Стояла весна; небо — синее; мило Париж улыбался протертым стеклом; среди веющих веток и птичьего щебета ветер развеивал складки плаща моего; как глазочки, открылись цветочки — в Булонском лесу; я бежал из заросших дорожек к центральным аллеям, куда с «авеню» перехлестывал ток элегантных ландо; и светлели приветливей дамские платья: вуалетками синими и голубыми букетцами; всюду — светлейшие серые платья; я гнался блаженными толпами по Елисейским полям, проходя к Тюильери; я склонялся к перилам задумчивой Сены: рассматривать башни Нотр-Дам; иль, закинувши голову перед чудовищем Эйфеля, скроенным из переплетов сквозных, удивлялся: качается в воздухе; став под ребром распростертой ноги, — видел: падает — на голову!
Черт возьми!
В месте скрепа коротеньких лапочек с телом — четыре кафе; к ним бросают по лапкам четыре подъемника; к высшим площадкам — ведет пеший ход; и туда же летает подъемник; однажды осилил пространство от первой площадки к второй (выше двигаться сил не хватило); Париж уходил под пяты, умаляясь; над воздухом — в воздухе шел; небеса, опускаясь, — смыкали объятья.

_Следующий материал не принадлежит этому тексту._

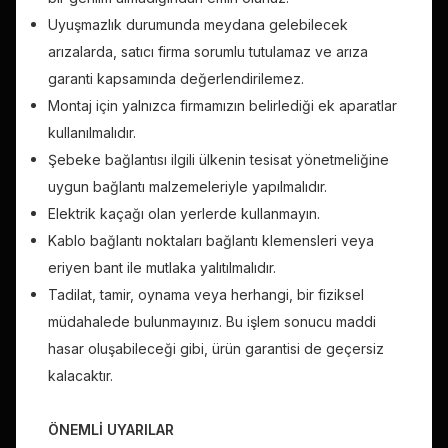
Uyuşmazlık durumunda meydana gelebilecek
arızalarda, satıcı firma sorumlu tutulamaz ve arıza
garanti kapsamında değerlendirilemez.
Montaj için yalnızca firmamızın belirlediği ek aparatlar
kullanılmalıdır.
Şebeke bağlantısı ilgili ülkenin tesisat yönetmeliğine
uygun bağlantı malzemeleriyle yapılmalıdır.
Elektrik kaçağı olan yerlerde kullanmayın.
Kablo bağlantı noktaları bağlantı klemensleri veya
eriyen bant ile mutlaka yalıtılmalıdır.
Tadilat, tamir, oynama veya herhangi, bir fiziksel
müdahalede bulunmayınız. Bu işlem sonucu maddi
hasar oluşabileceği gibi, ürün garantisi de geçersiz
kalacaktır.
ÖNEMLİ UYARILAR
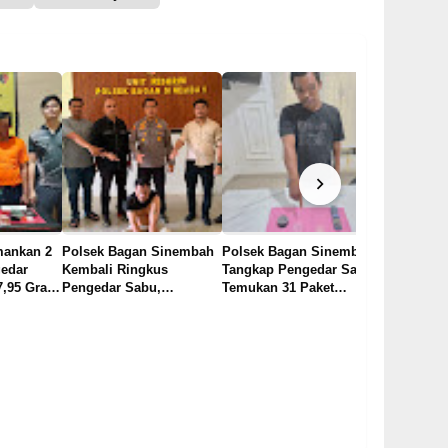
mankan 2
Polsek Bagan Sinembah
Polsek Bagan Sinembah
Sedang Ba
edar
Kembali Ringkus
Tangkap Pengedar Sabu,
Polsek Ba
17,95 Gram
Pengedar Sabu,
Temukan 31 Paket
Amankan 
Gram
Ditemukan 17,4 Gram
Didalam Dashboard
Pengedar 
4,44 Gram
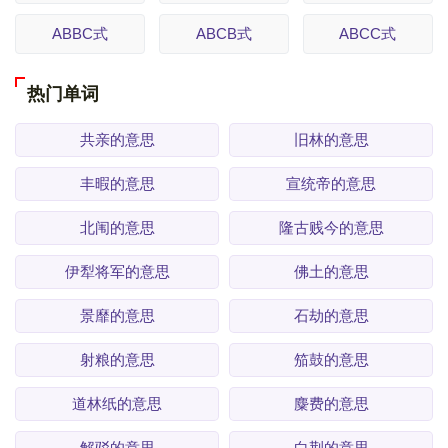
ABBC式
ABCB式
ABCC式
热门单词
共亲的意思
旧林的意思
丰暇的意思
宣统帝的意思
北闱的意思
隆古贱今的意思
伊犁将军的意思
佛土的意思
景靡的意思
石劫的意思
射粮的意思
笳鼓的意思
道林纸的意思
麋费的意思
解驳的意思
白荆的意思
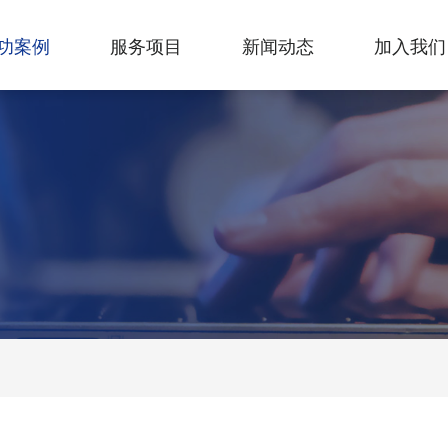
功案例
服务项目
新闻动态
加入我们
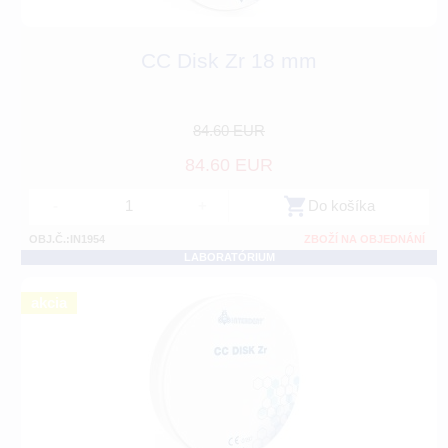
CC Disk Zr 18 mm
84.60 EUR
84.60 EUR
-
+
Do košíka
OBJ.Č.:IN1954
ZBOŽÍ NA OBJEDNÁNÍ
LABORATÓRIUM
akcia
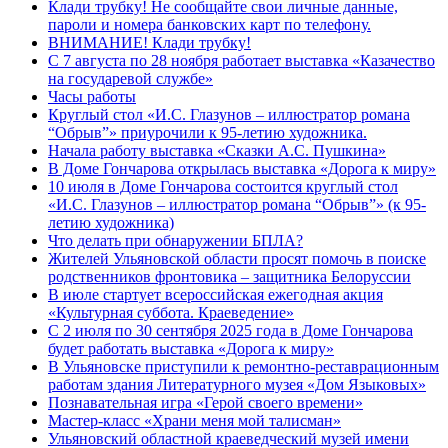
Клади трубку! Не сообщайте свои личные данные,
пароли и номера банковских карт по телефону.
ВНИМАНИЕ! Клади трубку!
С 7 августа по 28 ноября работает выставка «Казачество
на государевой службе»
Часы работы
Круглый стол «И.С. Глазунов – иллюстратор романа
“Обрыв”» приурочили к 95-летию художника.
Начала работу выставка «Сказки А.С. Пушкина»
В Доме Гончарова открылась выставка «Дорога к миру»
10 июля в Доме Гончарова состоится круглый стол
«И.С. Глазунов – иллюстратор романа “Обрыв”» (к 95-
летию художника)
Что делать при обнаружении БПЛА?
Жителей Ульяновской области просят помочь в поиске
родственников фронтовика – защитника Белоруссии
В июле стартует всероссийская ежегодная акция
«Культурная суббота. Краеведение»
С 2 июля по 30 сентября 2025 года в Доме Гончарова
будет работать выставка «Дорога к миру»
В Ульяновске приступили к ремонтно-реставрационным
работам здания Литературного музея «Дом Языковых»
Познавательная игра «Герой своего времени»
Мастер-класс «Храни меня мой талисман»
Ульяновский областной краеведческий музей имени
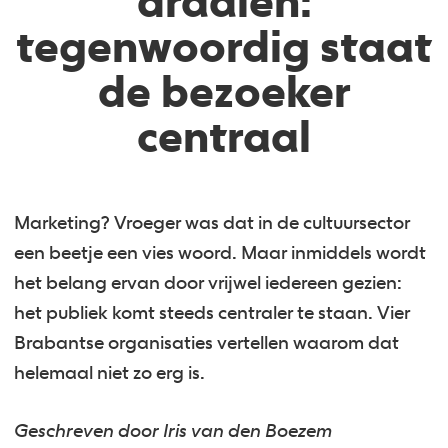
draaien:
tegenwoordig staat
de bezoeker
centraal
Marketing? Vroeger was dat in de cultuursector
een beetje een vies woord. Maar inmiddels wordt
het belang ervan door vrijwel iedereen gezien:
het publiek komt steeds centraler te staan. Vier
Brabantse organisaties vertellen waarom dat
helemaal niet zo erg is.
Geschreven door Iris van den Boezem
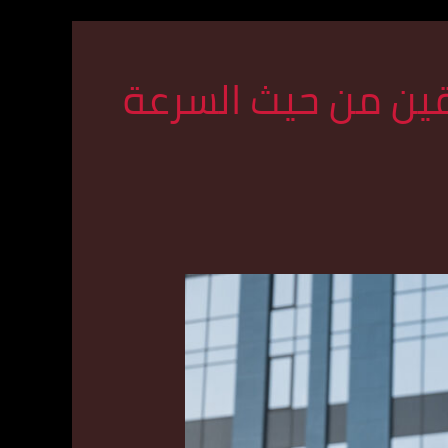
قين من حيث السرعة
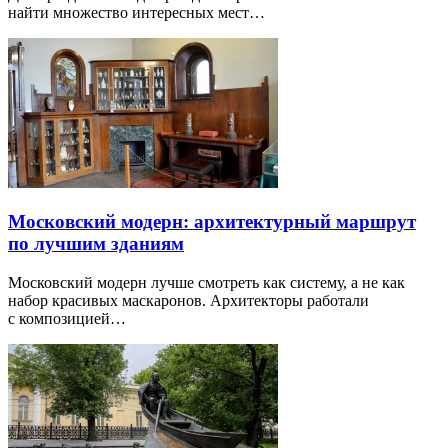
найти множество интересных мест…
Московский модерн: архитектурный маршрут
по лучшим зданиям
Московский модерн лучше смотреть как систему, а не как
набор красивых маскаронов. Архитекторы работали
с композицией…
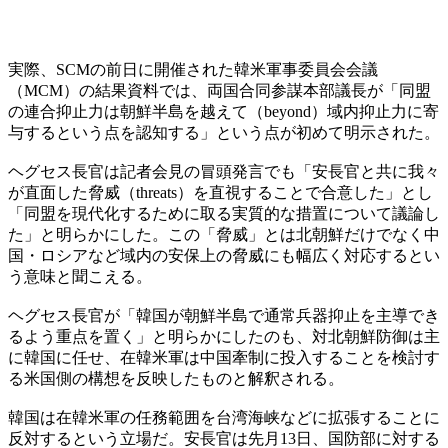
実際、SCMの前日に開催された韓米軍事委員会会議
（MCM）の結果資料では、両国合同参謀本部議長が「同盟
の連合抑止力は朝鮮半島を越えて（beyond）域内抑止力に寄
与するという点を認知する」という点が初めて明示された。
ヘグセス長官は記者会見の冒頭発言でも「安長官と共に我々
が直面した脅威（threats）を直視することで合意した」とし
「同盟を現代化するために取る実質的な措置について議論し
た」と明らかにした。この「脅威」とは北朝鮮だけでなく中
国・ロシアなど域内の安保上の脅威にも幅広く対応するとい
う意味と聞こえる。
ヘグセス長官が「韓国が朝鮮半島で通常兵器抑止を主導でき
るよう重点を置く」と明らかにしたのも、対北朝鮮防御は主
に韓国に任せ、在韓米軍は中国牽制に投入することを検討す
る米国側の構想を反映したものと解釈される。
韓国は在韓米軍の任務範囲を台湾海峡などに拡張することに
反対するという立場だ。安長官は先月13日、国防部に対する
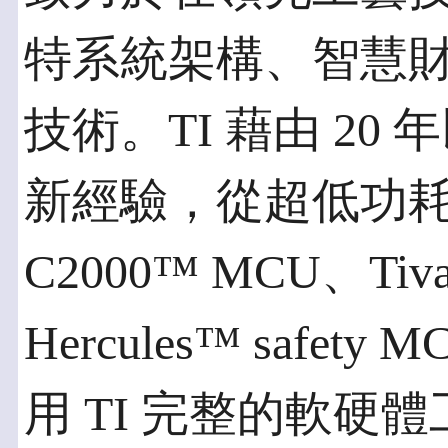
特系統架構、智慧
技術。TI 藉由 2
新經驗，從超低功耗 
C2000™ MCU、Tiv
Hercules™ saf
用 TI 完整的軟硬體工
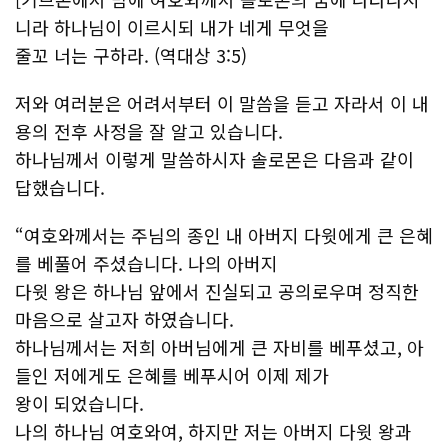
니라 하나님이 이르시되 내가 네게 무엇을
줄꼬 너는 구하라. (역대상 3:5)
저와 여러분은 어려서부터 이 말씀을 듣고 자라서 이 내
용의 전후 사정을 잘 알고 있습니다.
하나님께서 이렇게 말씀하시자 솔로몬은 다음과 같이
답했습니다.
“여호와께서는 주님의 종인 내 아버지 다윗에게 큰 은혜
를 베풀어 주셨습니다. 나의 아버지
다윗 왕은 하나님 앞에서 진실되고 공의로우며 정직한
마음으로 살고자 하였습니다.
하나님께서는 저희 아버님에게 큰 자비를 베푸셨고, 아
들인 저에게도 은혜를 베푸시어 이제 제가
왕이 되었습니다.
나의 하나님 여호와여, 하지만 저는 아버지 다윗 왕과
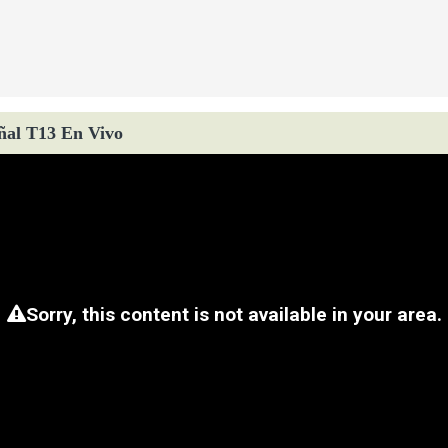
ñal T13 En Vivo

Весною Париж — бледно-серый; щебечущим розовым отблеском, купами зелени, контурами колоннад он нежнел; упоительны: светопись отблесков и колорит отработанных временем (копотью, пылью, дождями) орнаментов; в мреющем воздухе синие вырезы зелени; бабочка порхами вспыхнет и снова погаснет.
Я понял — плэнэр! [Планеризм — ответвление импрессионизма] И я думаю: пуэнтелизм есть усилие глаза отметить смешение дыма и пыли со влагой туманистой; свет разлагается в два дополнительных; из пестри точек глаз ищет не данной ему колоритной реальности; коли Париж в декабре меня встретил Мане, то меня проводил он веселеньким, мартовским щебетом искорок — пуэнтелизмом151.
Бывало: спешу пробежаться по гладким аллеям Версаля (туда и назад — поезда); здесь ты, где ни окажешься, — издали, из-за пропущенных куп — видишь абрис дворца.